Cerita.co.id melaporkan, pergerakan harga emas global dan domestik menunjukkan tren penurunan signifikan di penghujung pekan. Tekanan kuat dari penguatan dolar Amerika Serikat serta meningkatnya ketegangan geopolitik dunia menjadi faktor utama yang menyeret harga logam mulia ini. Analis memprediksi, kondisi ini berpotensi berlanjut, membuat harga emas sulit menembus level psikologis Rp3 juta per gram pada pekan mendatang.
Pada perdagangan Sabtu pagi, harga emas dunia tercatat di angka USD 4.497,37 per troy ons, mengalami koreksi tajam dari sesi sebelumnya. Sejalan dengan pasar global, harga logam mulia di pasar domestik juga terpukul, ditutup di kisaran Rp2.893.000 per gram. Menurut Ibrahim Assuaibi, seorang analis keuangan yang diwawancarai Cerita.co.id, pelemahan ini bukan tidak mungkin akan terus terjadi.

"Ada probabilitas besar bahwa minggu depan harga logam mulia akan tetap berada di bawah Rp3 juta, kemungkinan di sekitar Rp2.890.000 per gram," jelas Ibrahim. Secara teknis, jika tekanan jual terus mendominasi, harga emas global diproyeksikan akan menguji titik dukungan pertama di USD 4.423,06 per troy ons.
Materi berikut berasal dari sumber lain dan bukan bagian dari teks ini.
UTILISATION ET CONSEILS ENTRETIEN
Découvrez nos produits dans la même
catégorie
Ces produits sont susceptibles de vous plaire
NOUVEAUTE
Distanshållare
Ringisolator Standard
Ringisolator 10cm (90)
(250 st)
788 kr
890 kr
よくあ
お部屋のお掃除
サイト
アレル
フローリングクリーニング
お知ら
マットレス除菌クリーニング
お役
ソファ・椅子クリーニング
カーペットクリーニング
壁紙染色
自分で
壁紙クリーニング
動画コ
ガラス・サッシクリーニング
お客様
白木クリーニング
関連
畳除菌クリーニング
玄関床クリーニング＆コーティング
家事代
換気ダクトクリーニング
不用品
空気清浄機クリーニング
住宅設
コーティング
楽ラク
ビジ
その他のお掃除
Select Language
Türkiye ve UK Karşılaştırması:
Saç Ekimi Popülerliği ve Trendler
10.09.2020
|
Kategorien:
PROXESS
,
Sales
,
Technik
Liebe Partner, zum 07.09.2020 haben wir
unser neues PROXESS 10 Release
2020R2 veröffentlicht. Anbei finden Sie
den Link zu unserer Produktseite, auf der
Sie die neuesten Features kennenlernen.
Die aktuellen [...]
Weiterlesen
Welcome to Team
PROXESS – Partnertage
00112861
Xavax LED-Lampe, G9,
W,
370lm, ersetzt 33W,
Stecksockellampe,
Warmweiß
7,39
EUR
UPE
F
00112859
Apabila tekanan semakin dalam, titik dukungan berikutnya berada di kisaran USD 4.319,00, yang dapat mendorong harga emas lokal turun hingga rentang Rp2.840.000 sampai Rp2.800.000 per gram.

Related Post
Meski demikian, potensi kenaikan harga emas tidak sepenuhnya tertutup. Jika harga berhasil membalikkan arah dan menembus resistansi di USD 4.559,86 per troy ons, logam mulia berpeluang naik ke kisaran Rp2.920.000 per gram. Bahkan, jika penguatan berlanjut menembus resistansi kedua di USD 4.681,50, harga emas diperkirakan mendekati Rp2.980.000 per gram, meskipun masih di bawah batas Rp3 juta. Ibrahim menambahkan, pergeseran minat investor ke dolar AS, yang dianggap lebih menarik dalam jangka pendek, menjadi pemicu utama tekanan ini. Indeks dolar diprediksi menguat menuju level 101,20 dari titik dukungan 98,73, semakin menekan nilai emas di pasar global.